Aufrüsten auf Kosten der Ökologie?

Ein Blogbeitrag zum Dilemma der aktuellen Friedensbemühungen

Der Ukraine-Krieg wird als tiefe Zäsur in die Geschichte eingehen. Und mit dieser Zäsur kehren alte, längst vergessene Sorgen zurück: Kehrt das Block-Denken zurück? Gewinnt die atomare Bewaffnung als einzupreisendes Kalkül einer Friedens- und Sicherheitsordnung erneut an Bedeutung? Mehr als 30 Jahre lang verschwand diese Sorge in der Versenkung einer Weltgemeinschaft, die durch die fortschreitende Globalisierung zusammenwuchs. So schien es jedenfalls. Das alles ist möglicherweise nun Geschichte.
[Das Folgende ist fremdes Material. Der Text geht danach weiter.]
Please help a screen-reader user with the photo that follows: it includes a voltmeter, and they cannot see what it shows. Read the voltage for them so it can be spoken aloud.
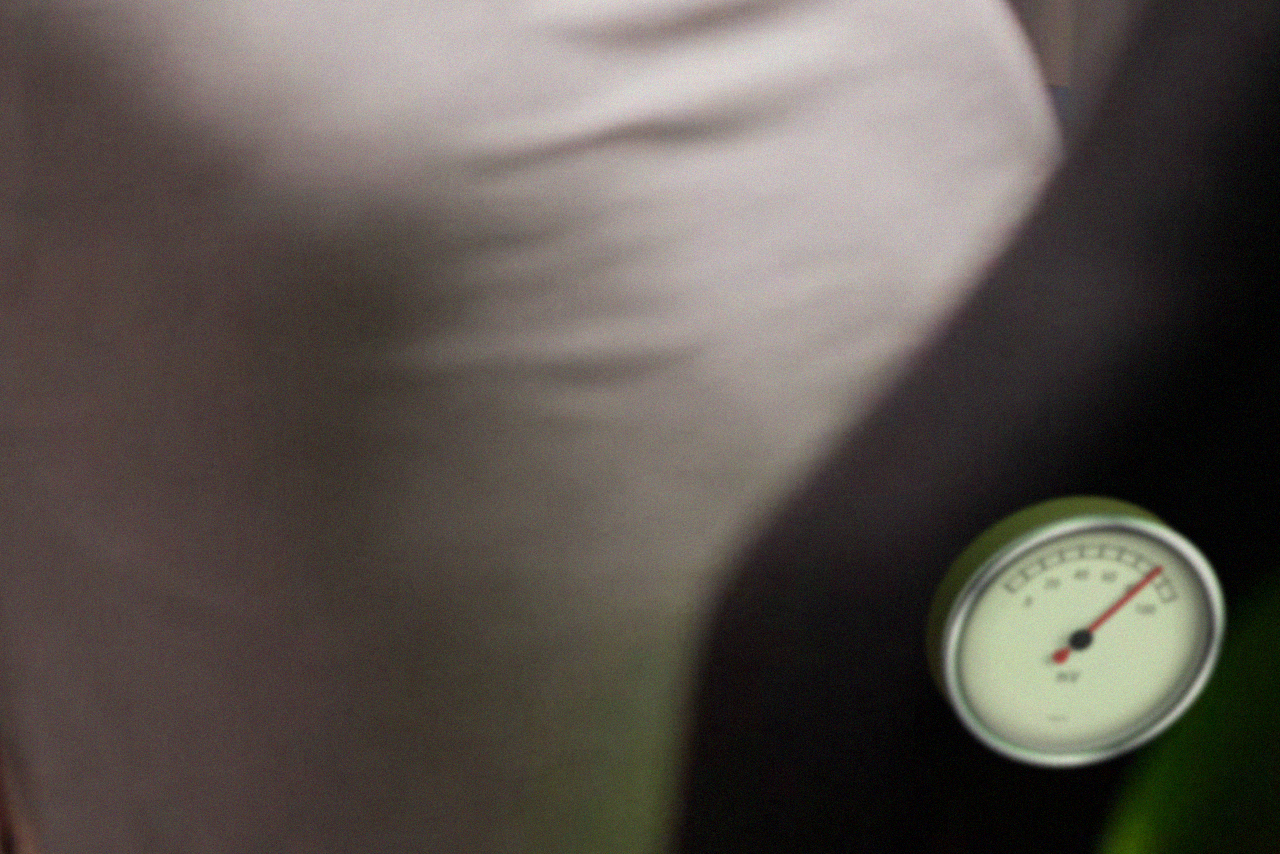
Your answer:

Zur Geschichte gehört auch die Friedensbewegung der 1980er Jahre. Die Proteste auf der Bonner Hofgartenwiese. Oder in Mutlangen. Dorothee Sölle gehörte damals zu den führenden Theolog_innen. Nach dem Fall der Mauer verlor sie jedoch zunehmend an Bedeutung. 2001 hielt sie in Bad Boll ihren letzten Vortrag, bevor sie – 73jährig – im Krankenhaus Göppingen an einem Herzinfarkt starb. Ihre Theologie erscheint mir heute aktueller denn je, vor allem ihre Schöpfungstheologie.
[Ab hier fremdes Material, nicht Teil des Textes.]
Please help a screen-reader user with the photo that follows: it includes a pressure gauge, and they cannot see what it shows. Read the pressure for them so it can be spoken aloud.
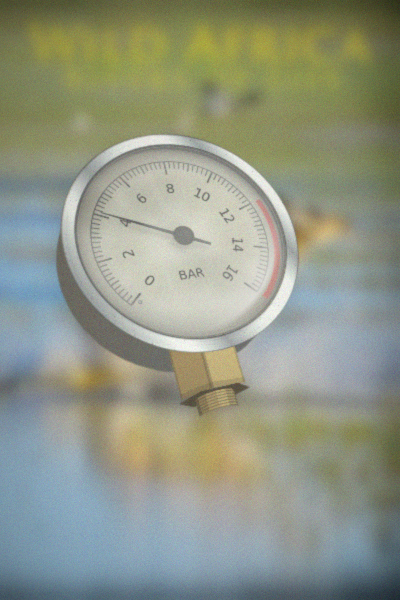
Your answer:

„Die ökologische Katastrophe“, schrieb sie 1985, „die heute über uns hereinbricht, ist durch die christliche Tradition mitverursacht. […] Eine Theologie der Schöpfung muss in der Lage sein, uns zu lehren, wie wir die Erde mehr lieben können.“ Dazu gehört für Dorothee Sölle, dass wir uns mehr als in der Vergangenheit als „Mitarbeiter an Gottes Schöpfungswerk“ verstehen lernen. Als verantwortliche Haushalter eines andauernden Schöpfungsprozesses, der die alltäglich ausgeübte „Gewalt gegenüber der Natur“ beenden hilft. Insbesondere die Rüstungsindustrie geht hier nach Dorothee Sölle den Weg in die umgekehrte Richtung: „Jede neue Raketenentwicklung bedeutet weniger Traktoren für die Entwicklung der Landwirtschaft. Die Rüstungsausgaben, die im Jahr 1984 weltweit auf 800 Milliarden Dollar angewachsen sind, bezeichnen das größte Wirtschaftsverbrechen, das je in der Geschichte begangen worden ist.“

Das sind Sätze, die mich angesichts des Ukraine-Krieges aufhorchen lassen. Und auch angesichts russischer Talk-Shows, in denen offen darüber debattiert wird, wie man mit einer unter Wasser gezündeten Atombombe die britischen Inseln durch einen Riesen-Tsunami von der Landkarte auslöschen könnte. Welche absurden, geradezu (selbst)mörderischen Gedanken und Vorstellungen machen aktuell die Runde. Müssen wir nicht als Christinnen und Christen bei allen Versuchen, Waffenlieferungen an die Ukraine zu rechtfertigen, mit Dorothee Sölle Einhalt gebieten, wenn nun auch auf westlicher Seite wieder die Förderung und Stationierung von Atomwaffen in Erwägung gezogen wird? Wie viel Kraft und Ressourcen gehen, und das ist ja auch das entscheidende Argument von Dorothee Sölle, damit für die menschliche Entwicklung hierzulande und im globalen Süden verloren? Und das in einer Zeit einer sich zuspitzenden ökologischen Krise, in der die Versorgung mit Lebensmitteln täglich problematischer wird. Ich wiederhole den Satz von Dorothee Sölle: „Jede neue Raketenentwicklung bedeutet weniger Traktoren für die Entwicklung der Landwirtschaft.“

Der Ukraine-Krieg und die Verstöße der russischen Streitkräfte gegen das humanitäre Völkerrecht und die internationalen Menschenrechtsnormen dürfen uns hier bei aller Solidarität mit der leidenden Zivilbevölkerung in der Ukraine nicht den Verstand vernebeln oder uns sogar um den Verstand bringen. Jeder Krieg, aber auch die Forcierung der Rüstungsindustrie hinterlässt einen negativen gar desaströsen ökologischen Fußabdruck.